__DOCUMENT EXTRACT__:
§ §
Long before RMS became a standard engineering term, James Prescott Joule showed that electric current produces heat in a conductor, and that this heating depends strongly on the current itself. His work established what we now call Joule’s law: for a resistor, the heat generated over time depends on the resistance, the square of the current, and the duration.
In simplified form:
Heat ∝ I²Rt
In engineering practice, this is usually written in power form as:
P = I²R
Using Ohm’s law, the same relationship can also be written as:
P = V² / R
P = VI
For a purely resistive load, these expressions describe the same physical event: electrical energy is being converted into heat.
This is the key point for RMS.
The heating effect is not proportional to current itself. It is proportional to current squared. Once that square-law behavior is established, the path to RMS begins naturally.
Why RMS is not a normal average
As discussed in Part II, resistor heating depends on current squared, so the thermal effect of an AC waveform cannot be captured by a simple signed average.
From instantaneous resistor heating to the RMS formula

Because resistive heating depends on the square of current, ordinary averaging is not enough. To see why the RMS formula takes its specific form, we need to start from instantaneous resistor heating and then average that effect over time.
Let a resistor carry a time-varying current i(t).
The instantaneous heating power is:
p(t) = i²(t)R
If we want the average heating effect over a time interval T, we average the power:
Pavg = (1/T) ∫ p(t) dt
Substituting p(t) = i²(t)R gives:
Pavg = (1/T) ∫ i²(t)R dt
Since R is constant:
Pavg = R · (1/T) ∫ i²(t) dt
Now define a DC current that would produce the same average heating in the same resistor. Call it IRMS. Then:
Pavg = I²RMS · R
So:
IRMS = √[(1/T) ∫ i²(t) dt]
That is the RMS definition.
Using the same logic for voltage:
VRMS = √[(1/T) ∫ v²(t) dt]
So RMS is not just a waveform description. It is the heating-equivalent DC value.
This is also why the derivation naturally uses calculus. Joule heating is defined at each instant, and the total effect over time is found by accumulating those instantaneous contributions. RMS emerges when that accumulated heating effect is converted into an equivalent DC value.
What this derivation means physically

The derivation above gives more than a formula. It gives the physical meaning of RMS.
RMS is the DC value that would produce the same average Joule heating in a resistor as the original time-varying waveform.
That is why RMS is often called the effective value.
Seen this way, the logic is naturally a calculus-based one: we start from the heating at each instant, accumulate that effect over time, and then express the result as an equivalent DC value.
§ §
__RECORD EXCERPTS__:
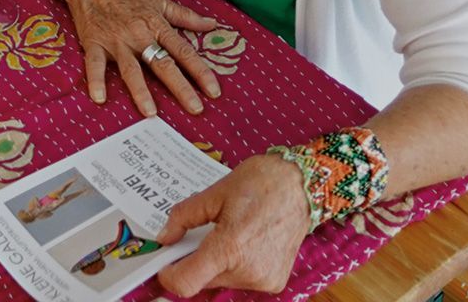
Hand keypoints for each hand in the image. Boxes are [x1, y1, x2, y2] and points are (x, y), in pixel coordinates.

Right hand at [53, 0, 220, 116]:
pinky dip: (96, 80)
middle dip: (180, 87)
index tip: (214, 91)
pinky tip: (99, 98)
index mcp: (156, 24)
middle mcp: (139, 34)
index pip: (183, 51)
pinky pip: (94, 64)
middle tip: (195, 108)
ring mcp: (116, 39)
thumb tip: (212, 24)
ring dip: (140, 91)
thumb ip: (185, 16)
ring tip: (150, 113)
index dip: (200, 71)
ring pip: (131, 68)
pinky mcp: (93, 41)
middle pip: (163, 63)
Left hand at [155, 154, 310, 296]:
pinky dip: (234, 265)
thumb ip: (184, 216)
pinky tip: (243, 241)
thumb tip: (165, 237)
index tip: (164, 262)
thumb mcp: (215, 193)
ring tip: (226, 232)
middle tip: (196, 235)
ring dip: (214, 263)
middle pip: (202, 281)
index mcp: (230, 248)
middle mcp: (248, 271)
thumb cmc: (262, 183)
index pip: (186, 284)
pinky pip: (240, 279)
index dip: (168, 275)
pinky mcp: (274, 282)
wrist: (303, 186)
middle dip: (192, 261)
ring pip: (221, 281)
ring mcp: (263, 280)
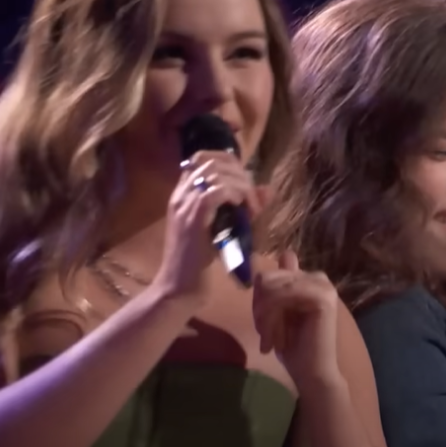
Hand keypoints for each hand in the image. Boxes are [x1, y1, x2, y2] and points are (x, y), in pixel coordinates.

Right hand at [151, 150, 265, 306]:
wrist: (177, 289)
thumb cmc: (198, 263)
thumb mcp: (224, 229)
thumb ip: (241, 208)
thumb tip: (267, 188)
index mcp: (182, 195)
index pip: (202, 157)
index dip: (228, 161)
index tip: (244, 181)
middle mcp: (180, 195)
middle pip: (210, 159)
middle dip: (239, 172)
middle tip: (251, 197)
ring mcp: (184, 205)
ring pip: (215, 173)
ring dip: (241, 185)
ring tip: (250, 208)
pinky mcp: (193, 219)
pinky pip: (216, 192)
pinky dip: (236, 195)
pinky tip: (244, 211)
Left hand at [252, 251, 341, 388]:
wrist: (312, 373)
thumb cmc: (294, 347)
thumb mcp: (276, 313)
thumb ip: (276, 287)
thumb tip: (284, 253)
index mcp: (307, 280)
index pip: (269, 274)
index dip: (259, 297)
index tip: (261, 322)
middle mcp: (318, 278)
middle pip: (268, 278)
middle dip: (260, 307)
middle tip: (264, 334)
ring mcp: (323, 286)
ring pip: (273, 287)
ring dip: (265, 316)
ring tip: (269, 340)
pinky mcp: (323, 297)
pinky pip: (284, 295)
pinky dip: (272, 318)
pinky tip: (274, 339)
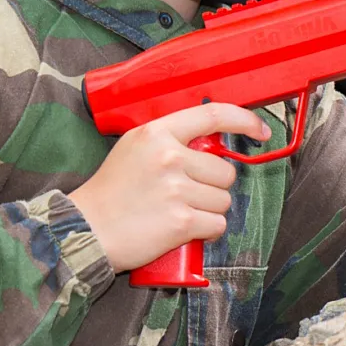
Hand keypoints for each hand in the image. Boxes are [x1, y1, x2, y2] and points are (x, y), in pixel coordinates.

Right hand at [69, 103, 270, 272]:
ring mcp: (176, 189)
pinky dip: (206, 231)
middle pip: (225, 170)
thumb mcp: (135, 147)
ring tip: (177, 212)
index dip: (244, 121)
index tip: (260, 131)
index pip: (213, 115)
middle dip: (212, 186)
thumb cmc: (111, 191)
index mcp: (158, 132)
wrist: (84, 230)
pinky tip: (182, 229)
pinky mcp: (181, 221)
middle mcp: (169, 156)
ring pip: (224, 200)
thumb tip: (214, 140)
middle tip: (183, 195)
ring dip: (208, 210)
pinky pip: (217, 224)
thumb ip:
§ §
__WORK INSTRUCTION__: Carry on the explanation of RMS and Joule heating from its final sentence.

__WRITTEN RESPONSE__:
This is also why RMS matters so much in real engineering. When the question is about thermal effect, the quantity that matters is not the signed average and not simply the peak. It is the value that reproduces the same accumulated heating behavior.
A simple comparison: DC, sine, and square wave
A quick example makes this easier to see.
Assume the resistor is 1 Ω, and compare three waveforms with a peak value of 10 V.
| Waveform | Peak value | RMS value | Average heating power in 1 Ω |
|---|---|---|---|
| DC | 10 V | 10 V | 100 W |
| Sine wave | 10 V | 7.07 V | 50 W |
| Square wave | 10 V | 10 V | 100 W |
This comparison reveals the real meaning of RMS.
Note: P = I²R
A 10 V DC source produces 100 W of heating in a 1 Ω resistor.
A 10 V peak sine wave does not produce the same heating, because it only reaches 10 V momentarily. Its RMS value is only 7.07 V, so its average heating power is 50 W.
A ±10 V square wave, however, stays at full magnitude throughout the cycle, so its RMS value is 10 V, the same as DC. That means it produces the same average heating power as 10 V DC.
This is exactly why RMS is more useful than peak when the engineering concern is heating.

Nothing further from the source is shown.